Now that we’ve done that, we need to group-by/summarise the dataset, grouping by county and year & counting the occurrences of tornados.

# Group by the county & year, and count the number of tornado touchdowns.
tornado_points_total <- tornado_points_county %>%
  st_drop_geometry() %>%
  group_by(GEOID, yr) %>%
  summarise(tornado_count = n())

Now that we have the aggregate measures of tornados per county, per year we can join that table back to our original counties shapefile. This gives us the required information for plotting.

# Join the tornado touchdown totals back to the original counties shapefile
county_tornado_totals <- counties %>%
  left_join(tornado_points_total, by = "GEOID")

# Calculate the tornado density (code used from the book chapter)
county_tornado_totals <- county_tornado_totals %>%
  mutate(area = st_area(county_tornado_totals),
         tornado_density = 10^6 * 10^3 * tornado_count / area) %>%
  drop_units()

Now that we have the required dataset for plotting, we’ll continue to leverage ggplot2. To create a faceted plot by year, we’ll leverage the facet_wrap() function.

# Plot the tornado density choropleths, faceted by year.
ggplot(data = county_tornado_totals) +
  geom_sf(data=counties, fill=NA) +
  geom_sf(aes(fill = tornado_density)) +
  facet_wrap(~yr, ncol=2) +
  theme_void() +
  labs(
    title = "Tornado Density by County, by Year",
    fill = "Tornado Density"
  )

Exercise 3

The final exercise reads as follows:

Generate four choropleth maps of tornado density based on quantile breaks with numbers of classes ranging from 3 to 6. Create a composite figure containing the four maps using plot_grid() and examine how the number of classes changes the interpretation of the map.

To do this, we’ll leverage some base R functionality: the cut() function will create discrete classes based on our continuous tornado density column we’ve already created. We’ll loop through each of the desired number of classes to get our desired result.

First, let’s create a similar tornado density dataset, but without grouping by year.

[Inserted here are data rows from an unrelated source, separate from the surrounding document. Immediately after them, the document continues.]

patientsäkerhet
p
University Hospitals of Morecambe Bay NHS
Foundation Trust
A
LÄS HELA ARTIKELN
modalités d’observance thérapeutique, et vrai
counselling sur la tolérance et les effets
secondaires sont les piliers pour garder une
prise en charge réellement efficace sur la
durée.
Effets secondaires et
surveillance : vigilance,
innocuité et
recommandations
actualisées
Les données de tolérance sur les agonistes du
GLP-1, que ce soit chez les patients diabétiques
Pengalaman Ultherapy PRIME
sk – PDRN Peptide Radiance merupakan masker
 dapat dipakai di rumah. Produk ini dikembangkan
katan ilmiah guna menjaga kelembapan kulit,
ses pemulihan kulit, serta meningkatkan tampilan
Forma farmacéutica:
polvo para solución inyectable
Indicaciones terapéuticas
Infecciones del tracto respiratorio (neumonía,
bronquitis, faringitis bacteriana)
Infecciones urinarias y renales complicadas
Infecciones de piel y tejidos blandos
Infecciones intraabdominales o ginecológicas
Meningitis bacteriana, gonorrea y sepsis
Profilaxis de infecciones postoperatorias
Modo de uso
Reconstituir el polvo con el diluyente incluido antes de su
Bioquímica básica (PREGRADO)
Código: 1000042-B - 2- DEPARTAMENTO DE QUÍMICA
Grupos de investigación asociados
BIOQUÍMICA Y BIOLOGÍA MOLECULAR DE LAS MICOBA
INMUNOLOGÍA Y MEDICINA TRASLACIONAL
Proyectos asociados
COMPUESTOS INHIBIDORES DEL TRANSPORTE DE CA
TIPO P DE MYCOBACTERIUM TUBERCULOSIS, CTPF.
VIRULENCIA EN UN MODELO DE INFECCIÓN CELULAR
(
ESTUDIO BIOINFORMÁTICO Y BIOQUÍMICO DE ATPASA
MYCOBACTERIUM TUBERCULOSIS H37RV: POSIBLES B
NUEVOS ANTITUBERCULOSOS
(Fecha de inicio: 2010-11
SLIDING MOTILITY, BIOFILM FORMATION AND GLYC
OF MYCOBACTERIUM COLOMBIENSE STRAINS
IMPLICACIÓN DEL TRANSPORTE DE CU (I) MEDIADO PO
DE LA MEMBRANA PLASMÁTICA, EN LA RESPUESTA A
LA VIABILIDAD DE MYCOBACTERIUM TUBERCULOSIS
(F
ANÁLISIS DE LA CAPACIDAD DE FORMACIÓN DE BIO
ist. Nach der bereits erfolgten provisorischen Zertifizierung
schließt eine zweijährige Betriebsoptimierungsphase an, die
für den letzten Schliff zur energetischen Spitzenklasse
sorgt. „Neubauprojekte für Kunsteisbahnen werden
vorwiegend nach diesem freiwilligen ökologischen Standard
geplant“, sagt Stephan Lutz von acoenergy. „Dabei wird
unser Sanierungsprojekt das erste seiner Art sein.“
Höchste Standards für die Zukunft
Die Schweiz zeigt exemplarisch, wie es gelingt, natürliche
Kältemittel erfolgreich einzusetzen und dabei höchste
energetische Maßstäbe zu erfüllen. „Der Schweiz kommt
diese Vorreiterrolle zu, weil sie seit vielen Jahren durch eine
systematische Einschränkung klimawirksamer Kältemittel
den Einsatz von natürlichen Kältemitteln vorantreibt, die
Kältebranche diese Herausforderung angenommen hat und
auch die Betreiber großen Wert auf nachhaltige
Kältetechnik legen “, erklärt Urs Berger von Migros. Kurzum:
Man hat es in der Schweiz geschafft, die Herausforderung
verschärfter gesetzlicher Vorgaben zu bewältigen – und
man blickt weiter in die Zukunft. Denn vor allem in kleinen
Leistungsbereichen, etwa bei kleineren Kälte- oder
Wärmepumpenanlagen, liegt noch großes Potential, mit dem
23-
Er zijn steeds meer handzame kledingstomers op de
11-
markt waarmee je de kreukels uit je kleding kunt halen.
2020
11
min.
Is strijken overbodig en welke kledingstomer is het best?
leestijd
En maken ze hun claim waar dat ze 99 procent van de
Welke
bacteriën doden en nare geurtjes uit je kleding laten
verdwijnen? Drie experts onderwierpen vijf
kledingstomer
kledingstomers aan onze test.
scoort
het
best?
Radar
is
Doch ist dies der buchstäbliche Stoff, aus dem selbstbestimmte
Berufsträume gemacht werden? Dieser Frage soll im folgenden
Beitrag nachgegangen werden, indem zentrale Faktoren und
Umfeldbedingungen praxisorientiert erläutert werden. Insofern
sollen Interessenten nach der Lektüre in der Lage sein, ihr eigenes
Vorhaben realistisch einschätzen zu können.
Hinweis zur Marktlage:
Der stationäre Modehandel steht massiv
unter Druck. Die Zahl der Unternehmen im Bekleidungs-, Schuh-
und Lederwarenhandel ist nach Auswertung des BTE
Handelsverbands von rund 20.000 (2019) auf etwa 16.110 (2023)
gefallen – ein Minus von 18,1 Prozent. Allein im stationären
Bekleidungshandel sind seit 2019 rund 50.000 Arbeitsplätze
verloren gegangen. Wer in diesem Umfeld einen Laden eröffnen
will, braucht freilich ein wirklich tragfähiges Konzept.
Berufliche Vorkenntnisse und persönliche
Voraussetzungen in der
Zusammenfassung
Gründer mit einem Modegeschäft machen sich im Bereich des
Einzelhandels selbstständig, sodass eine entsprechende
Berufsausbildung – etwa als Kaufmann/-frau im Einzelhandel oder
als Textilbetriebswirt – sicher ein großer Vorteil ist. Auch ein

# Calculate the count of tornado touchdowns per county (not per year)
tornado_points_total <- tornado_points_county %>%
  st_drop_geometry() %>%
  group_by(GEOID) %>%
  summarise(tornado_count = n())

# Join the tornado counts back to the original counties shapefile
county_tornado_totals <- counties %>%
  left_join(tornado_points_total, by = "GEOID") %>%
  replace(is.na(.), 0)

# Calculate the tornado density
county_tornado_totals <- county_tornado_totals %>%
  mutate(area = st_area(county_tornado_totals),
         tornado_density = 10^6 * 10^3 * tornado_count / area) %>%
  drop_units()

Now we can run a for-loop for each of the desired number of breaks. In each iteration of the loop, the desired quantiles are calculated for the tornado density & classes are created as a column. This column is then used to plot a choropleth. The last step is to composite these 4 plots together using the same plot_grid() function we used earlier.

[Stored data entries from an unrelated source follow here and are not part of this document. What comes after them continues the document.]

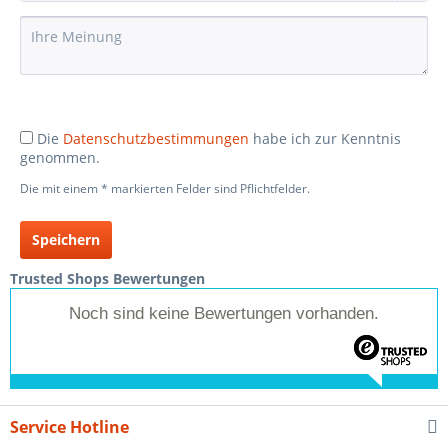
Die
Datenschutzbestimmungen
habe ich zur Kenntnis
genommen.
Die mit einem * markierten Felder sind Pflichtfelder.
Speichern
Trusted Shops Bewertungen
Noch sind keine Bewertungen vorhanden.
Service Hotline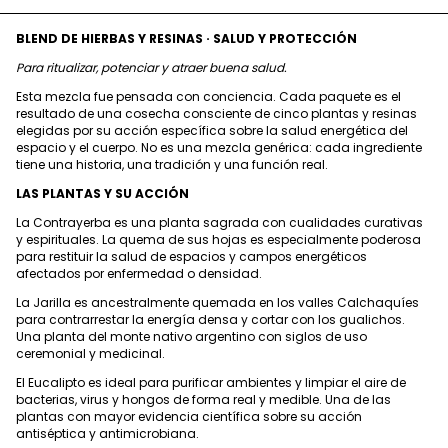
BLEND DE HIERBAS Y RESINAS · SALUD Y PROTECCIÓN
Para ritualizar, potenciar y atraer buena salud.
Esta mezcla fue pensada con conciencia. Cada paquete es el
resultado de una cosecha consciente de cinco plantas y resinas
elegidas por su acción específica sobre la salud energética del
espacio y el cuerpo. No es una mezcla genérica: cada ingrediente
tiene una historia, una tradición y una función real.
LAS PLANTAS Y SU ACCIÓN
La Contrayerba es una planta sagrada con cualidades curativas
y espirituales. La quema de sus hojas es especialmente poderosa
para restituir la salud de espacios y campos energéticos
afectados por enfermedad o densidad.
La Jarilla es ancestralmente quemada en los valles Calchaquíes
para contrarrestar la energía densa y cortar con los gualichos.
Una planta del monte nativo argentino con siglos de uso
ceremonial y medicinal.
El Eucalipto es ideal para purificar ambientes y limpiar el aire de
bacterias, virus y hongos de forma real y medible. Una de las
plantas con mayor evidencia científica sobre su acción
antiséptica y antimicrobiana.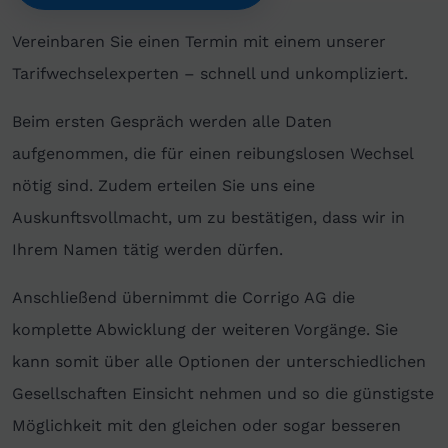
Vereinbaren Sie einen Termin mit einem unserer
Tarifwechselexperten – schnell und unkompliziert.
Beim ersten Gespräch werden alle Daten
aufgenommen, die für einen reibungslosen Wechsel
nötig sind. Zudem erteilen Sie uns eine
Auskunftsvollmacht, um zu bestätigen, dass wir in
Ihrem Namen tätig werden dürfen.
Anschließend übernimmt die Corrigo AG die
komplette Abwicklung der weiteren Vorgänge. Sie
kann somit über alle Optionen der unterschiedlichen
Gesellschaften Einsicht nehmen und so die günstigste
Möglichkeit mit den gleichen oder sogar besseren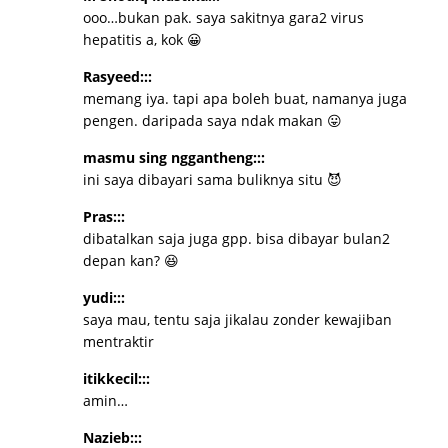
ooo…bukan pak. saya sakitnya gara2 virus
hepatitis a, kok 😀
Rasyeed:::
memang iya. tapi apa boleh buat, namanya juga
pengen. daripada saya ndak makan 😛
masmu sing nggantheng:::
ini saya dibayari sama buliknya situ 😈
Pras:::
dibatalkan saja juga gpp. bisa dibayar bulan2
depan kan? 😆
yudi:::
saya mau, tentu saja jikalau zonder kewajiban
mentraktir
itikkecil:::
amin…
Nazieb:::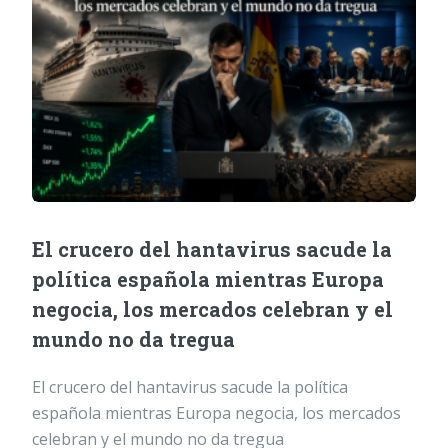
El crucero del hantavirus sacude la
política española mientras Europa
negocia, los mercados celebran y el
mundo no da tregua
El crucero del hantavirus sacude la política
española mientras Europa negocia, los mercados
celebran y el mundo no da tregua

# First, instantiate an empty list
plots <- list()

# For each desired number of classes...
for (num_classes in c(3, 4, 5, 6)){
  
  # ... first create the list of quantiles based on the number of breaks
  quantile_breaks <- seq(0, 1, length.out = num_classes + 1)
  
  # ... then create the classed tornado density column
  county_tornado_totals <- county_tornado_totals %>%
  mutate(
    tornado_density_classed = cut(
      tornado_density,
      breaks = quantile(tornado_density, probs = quantile_breaks),
      include.lowest = T
    )
  )
  
  # ... then create the classed choropleth
  plot <- ggplot(data = county_tornado_totals) +
    geom_sf(aes(fill = tornado_density_classed)) +
    scale_fill_brewer(palette = "YlOrRd") +
    theme_void() +
    labs(fill = paste0("Tornado Density (Classes: ", num_classes, ")"))
  
  # ... then finally save the plot to the list of plots
  plots[[num_classes]] <- plot
}

# Plot each of the classed choropleths on a composite plot.
plot_grid(plots[[3]], plots[[4]], plots[[5]], plots[[6]])

You can see from each of the different plots that the interpretation of each map can look different based on the number of defined classes. This is a consideration when creating discrete classes of a numeric variable!